::: Passage shown
Skip to content

Unsupervised Learning

  • dataset \(\{x_i\}^N_{i=1}\)
    • unlabelled
    • feature vectors only
  • goal is to crete a algorithm that takes feature \(x\) as input and either transforms it into another vector or into a value that can be used to solve practical problems
  • e.g.
    • clustering - model returns the id of cluster
    • dimensionality reduction - feature vector from the input \(x\)
    • outlier detection - real no \(v\) that indicates how \(x\) is different from a typical example

SVM - support vector machine

  • hyperplane - defined by two parameter

    • \(\textbf{x}\) - input feature vector
    • \(\textbf{w}\) - a real valued vector
    • \(b\) - a real number
    • \[ \textbf{w} \cdot \textbf{x} - b = 0 \]
  • Decision boundary

    • the boundary separating the examples of different classes is called decision boundary.
::::::
::: Dataset entries
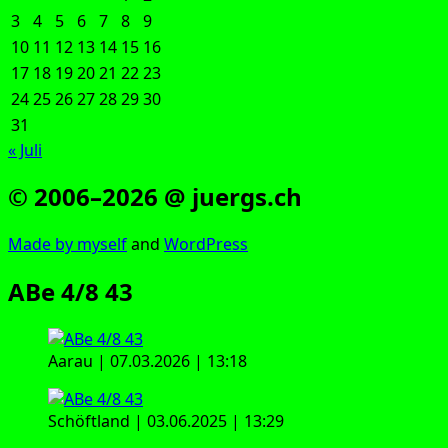
3
4
5
6
7
8
9
10
11
12
13
14
15
16
17
18
19
20
21
22
23
24
25
26
27
28
29
30
31
« Juli
© 2006–2026 @ juergs.ch
Made by mys­elf
and
Word­Press
ABe 4/8 43
Aar­au | 07.03.2026 | 13:18
Schöft­land | 03.06.2025 | 13:29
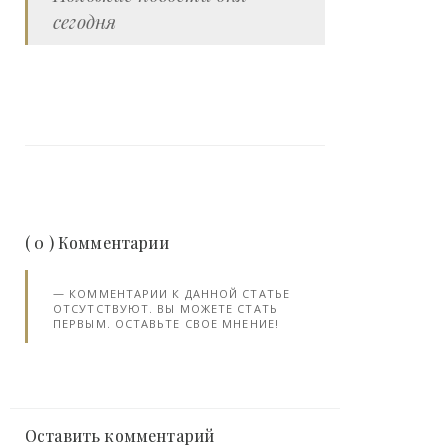
сегодня
( 0 ) Комментарии
КОММЕНТАРИИ К ДАННОЙ СТАТЬЕ
ОТСУТСТВУЮТ. ВЫ МОЖЕТЕ СТАТЬ
ПЕРВЫМ. ОСТАВЬТЕ СВОЕ МНЕНИЕ!
Оставить комментарий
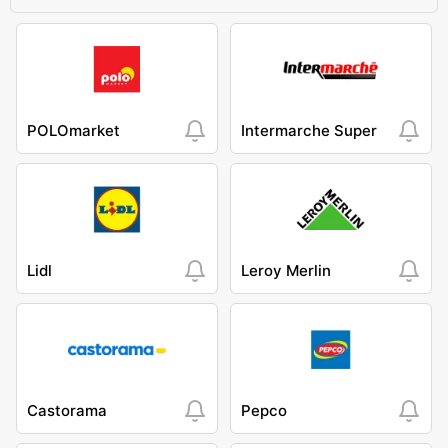
POLOmarket
Intermarche Super
Lidl
Leroy Merlin
Castorama
Pepco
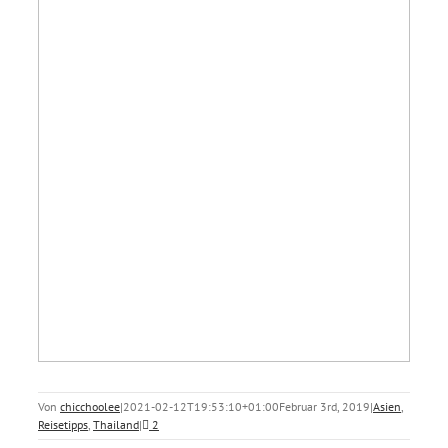
Von
chicchoolee
|
2021-02-12T19:53:10+01:00
Februar 3rd, 2019
|
Asien
,
Reisetipps
,
Thailand
|
2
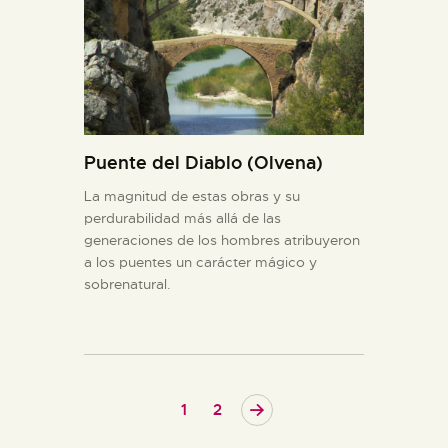
Puente del Diablo (Olvena)
La magnitud de estas obras y su
perdurabilidad más allá de las
generaciones de los hombres atribuyeron
a los puentes un carácter mágico y
sobrenatural.
>
1
2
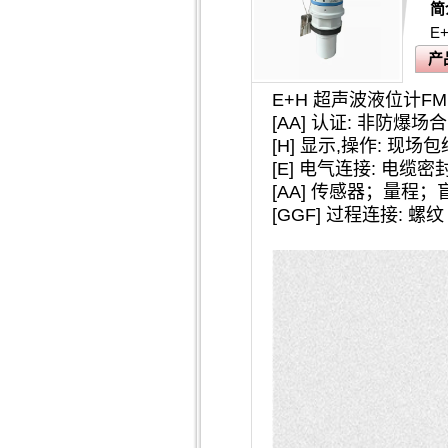
简
E
产
E+H 超声波液位计FMU
[AA] 认证: 非防爆场合
[H] 显示,操作: 现场
[E] 电气连接: 电缆密封套
[AA] 传感器；量程；盲区:
[GGF] 过程连接: 螺纹 I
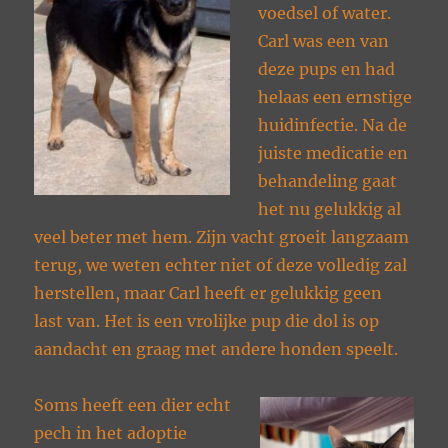
voedsel of water.
Carl was een van
deze pups en had
helaas een ernstige
huidinfectie. Na de
juiste medicatie en
behandeling gaat
het nu gelukkig al
veel beter met hem. Zijn vacht groeit langzaam
terug, we weten echter niet of deze volledig zal
herstellen, maar Carl heeft er gelukkig geen
last van. Het is een vrolijke pup die dol is op
aandacht en graag met andere honden speelt.
Soms heeft een dier echt
pech in het adoptie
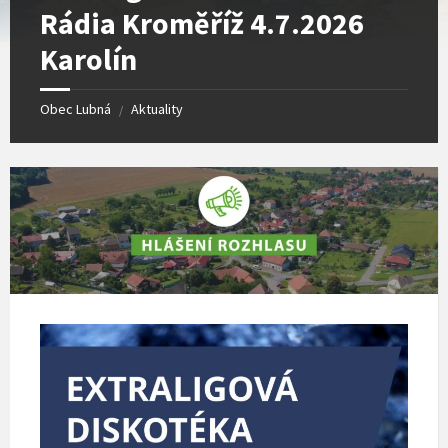
Rádia Kroměříž 4.7.2026
Karolín
Obec Lubná
Aktuality
/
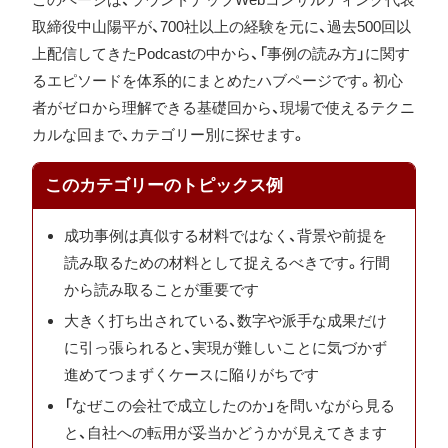
取締役中山陽平が、700社以上の経験を元に、過去500回以
上配信してきたPodcastの中から、「事例の読み方」に関す
るエピソードを体系的にまとめたハブページです。初心
者がゼロから理解できる基礎回から、現場で使えるテクニ
カルな回まで、カテゴリー別に探せます。
このカテゴリーのトピックス例
成功事例は真似する材料ではなく、背景や前提を
読み取るための材料として捉えるべきです。行間
から読み取ることが重要です
大きく打ち出されている、数字や派手な成果だけ
に引っ張られると、実現が難しいことに気づかず
進めてつまずくケースに陥りがちです
「なぜこの会社で成立したのか」を問いながら見る
と、自社への転用が妥当かどうかが見えてきます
::::::
* _Your tasks_
1. In the machine learning notes, what does a clustering model return?
2. Write the next part of the machine learning notes, starting after the final line about the decision boundary.

* _Answers to the tasks_
1. The id of a cluster.

2.
    \[ y = \operatorname{sign}(\textbf{w} \cdot \textbf{x} - b) \]
  • the goal of the learning algorithm (SVM) is to leverage the dataset and

    • find the optimal values of \(\textbf{w}^*\) and \(b^*\) for \(\textbf{w}\) and \(b\)
    • these values are found using optimizing algorithms
    • optimization problem
      • \(\textbf{w} \textbf{x}_i - b \ge 1\), if \(y_i = +1\)
      • \(\textbf{w} \textbf{x}_i - b \le -1\) if \(y_i = -1\)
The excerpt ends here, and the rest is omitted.